Voice applications can give callers the opportunity to leave and retrieve voice messages in electronic mailboxes, and to forward or delete them. In addition, voice mail applications should allow each subscriber to record a greeting for callers to hear. The greetings are recorded as voice segments.
Each mailbox can also have an audio name recorded for it. This is a voice segment that can be inserted into a general greeting if the subscriber does not record a greeting. For example, your voice mail application could have a general greeting that says:
“You have reached the mailbox of ‘.......’ Please leave a message after the tone.”
The owner of the mailbox then records his audio name, “John Smith”. This is inserted into the general greeting, so that what the customer hears is:
“You have reached the mailbox of ‘John Smith’. Please leave a message after the tone.”
The audio name can also be inserted into the message header that is heard before a message.
Some of the state table actions are specifically intended to provide voice messaging functions. State tables and custom servers use the Blueworx Voice Response voice database to access voice messages, greetings and audionames.
A mailbox is space that is reserved on the pSeries computer hard disk, so that an application can store messages. Without at least one mailbox, an application cannot use voice messaging.
Mailboxes are defined in an application profile, which includes optional information such as the password and the referral telephone number of the subscriber. When someone calls a messaging application, Blueworx Voice Response assigns each item of messaging information to a system variable.
The voice application can make control decisions based on the value of any system variable. For example, an owner of a mailbox can record alternative greetings to be spoken, and the messaging application could use the value of the Caller: Mailbox: Owner status system variable to determine which greeting to be spoken. (See System variables for more information.)

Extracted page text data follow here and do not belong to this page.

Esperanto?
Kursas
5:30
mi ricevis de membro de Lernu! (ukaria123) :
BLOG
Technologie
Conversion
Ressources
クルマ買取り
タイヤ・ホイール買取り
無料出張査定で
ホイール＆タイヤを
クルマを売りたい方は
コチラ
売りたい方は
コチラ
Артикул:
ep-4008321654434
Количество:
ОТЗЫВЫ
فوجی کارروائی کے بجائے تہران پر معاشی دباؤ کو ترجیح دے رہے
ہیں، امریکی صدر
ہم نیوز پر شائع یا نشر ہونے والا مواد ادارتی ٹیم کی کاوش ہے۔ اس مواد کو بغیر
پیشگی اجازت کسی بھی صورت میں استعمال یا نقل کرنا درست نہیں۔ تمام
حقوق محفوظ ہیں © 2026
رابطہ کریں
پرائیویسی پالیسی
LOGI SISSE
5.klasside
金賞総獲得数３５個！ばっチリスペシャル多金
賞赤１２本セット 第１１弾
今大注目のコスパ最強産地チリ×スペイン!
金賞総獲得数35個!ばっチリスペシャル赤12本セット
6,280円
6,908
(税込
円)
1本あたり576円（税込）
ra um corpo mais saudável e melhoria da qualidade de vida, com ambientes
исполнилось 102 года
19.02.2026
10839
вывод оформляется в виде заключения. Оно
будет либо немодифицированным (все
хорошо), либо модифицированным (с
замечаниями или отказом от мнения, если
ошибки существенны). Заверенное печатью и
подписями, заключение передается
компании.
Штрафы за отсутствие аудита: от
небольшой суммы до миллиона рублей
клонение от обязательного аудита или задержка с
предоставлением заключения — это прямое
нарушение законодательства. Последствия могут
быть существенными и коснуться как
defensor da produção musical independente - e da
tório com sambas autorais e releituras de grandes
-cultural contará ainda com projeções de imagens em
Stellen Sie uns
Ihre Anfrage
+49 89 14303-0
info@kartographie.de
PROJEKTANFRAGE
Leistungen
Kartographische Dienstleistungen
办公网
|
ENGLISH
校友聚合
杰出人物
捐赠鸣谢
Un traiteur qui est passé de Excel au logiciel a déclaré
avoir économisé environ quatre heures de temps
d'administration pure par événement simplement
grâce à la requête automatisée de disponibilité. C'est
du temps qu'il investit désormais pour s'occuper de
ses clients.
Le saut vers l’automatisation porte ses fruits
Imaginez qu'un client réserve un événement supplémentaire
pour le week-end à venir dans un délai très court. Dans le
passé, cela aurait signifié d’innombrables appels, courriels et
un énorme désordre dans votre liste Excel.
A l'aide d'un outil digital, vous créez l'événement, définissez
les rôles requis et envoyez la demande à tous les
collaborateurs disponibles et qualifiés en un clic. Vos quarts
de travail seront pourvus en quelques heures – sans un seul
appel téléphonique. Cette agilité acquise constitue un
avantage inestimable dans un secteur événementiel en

When a voice application includes the appropriate logic, callers can use the telephone to create distribution lists and send messages to all the mailboxes listed. A distribution list is a list of mailboxes to which messages can be sent. Each distribution list belongs to a subscriber's mailbox. Distribution lists can be either public, or private to the owner.
To avoid using up large amounts of disk space, you can limit the length of messages. You can also use subscriber classes to control the maximum number of messages in a single mailbox. Each subscriber class specifies this limit and, in addition, puts limits on the number of mailboxes, distribution lists, and greetings that can be recorded. Each application profile can then be assigned to a subscriber class, and applications can check subscriber class variables to ensure that the limits are not exceeded.